### What you need to do
Write out every line of each item below character for character, leaving the pictures out of your answer.
(Materials provided Opens)
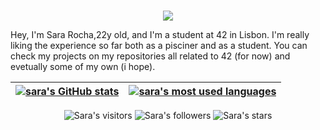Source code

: <p align="center">
<br>
<img src="https://readme-typing-svg.herokuapp.com/?size=25&color=2586F7&center=true&vCenter=true&lines=Hey+there+it's+Sara"></a>
</p>
Hey, I'm Sara Rocha,22y old, and I'm a student at 42 in Lisbon. I'm really liking the experience so far both as a pisciner and as a student. You can check my projects on my repositories all related to 42 (for now) and evetually some of my own (i hope).

| [![sara's GitHub stats](https://github-readme-stats.vercel.app/api?username=SaraIMRocha&count_private=true&show_icons=true&hide=issues&hide_border=true&theme=prussian)](https://github.com/SaraIMRocha?tab=repositories) | [![sara's most used languages](https://github-readme-stats.vercel.app/api/top-langs/?username=SaraIMRocha&layout=compact&hide_border=true&theme=prussian)](https://github.com/SaraIMRocha?tab=repositories) |
|:-:|:-:|

<p align="center">
<img alt="Sara's visitors" src="https://komarev.com/ghpvc/?username=SaraIMRocha&color=blue&style=flat&label=visitors" />
<img alt="Sara's followers" src="https://img.shields.io/github/followers/SaraIMRocha?color=blue" />
<img alt="Sara's stars" src="https://img.shields.io/github/stars/SaraIMRocha?color=blue" />
</p>
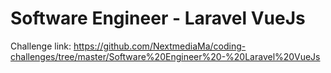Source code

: # Software Engineer - Laravel VueJs

Challenge link: https://github.com/NextmediaMa/coding-challenges/tree/master/Software%20Engineer%20-%20Laravel%20VueJs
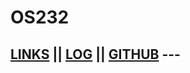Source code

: # OS232
## [LINKS](LINKS/) || [LOG](TXT/mylog.txt) || [GITHUB](https://github.com/gnh374/os232) ---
(Materials provided Closes)
### Output of the task
Source code

: <p align="center">
<br>
<img src="https://readme-typing-svg.herokuapp.com/?size=25&color=2586F7&center=true&vCenter=true&lines=Hey+there+it's+Sara"></a>
</p>
Hey, I'm Sara Rocha,22y old, and I'm a student at 42 in Lisbon. I'm really liking the experience so far both as a pisciner and as a student. You can check my projects on my repositories all related to 42 (for now) and evetually some of my own (i hope).

| [![sara's GitHub stats](https://github-readme-stats.vercel.app/api?username=SaraIMRocha&count_private=true&show_icons=true&hide=issues&hide_border=true&theme=prussian)](https://github.com/SaraIMRocha?tab=repositories) | [![sara's most used languages](https://github-readme-stats.vercel.app/api/top-langs/?username=SaraIMRocha&layout=compact&hide_border=true&theme=prussian)](https://github.com/SaraIMRocha?tab=repositories) |
|:-:|:-:|

<p align="center">
<img alt="Sara's visitors" src="https://komarev.com/ghpvc/?username=SaraIMRocha&color=blue&style=flat&label=visitors" />
<img alt="Sara's followers" src="https://img.shields.io/github/followers/SaraIMRocha?color=blue" />
<img alt="Sara's stars" src="https://img.shields.io/github/stars/SaraIMRocha?color=blue" />
</p>
Source code

: # Software Engineer - Laravel VueJs

Challenge link: https://github.com/NextmediaMa/coding-challenges/tree/master/Software%20Engineer%20-%20Laravel%20VueJs
Source code

: # OS232
## [LINKS](LINKS/) || [LOG](TXT/mylog.txt) || [GITHUB](https://github.com/gnh374/os232) ---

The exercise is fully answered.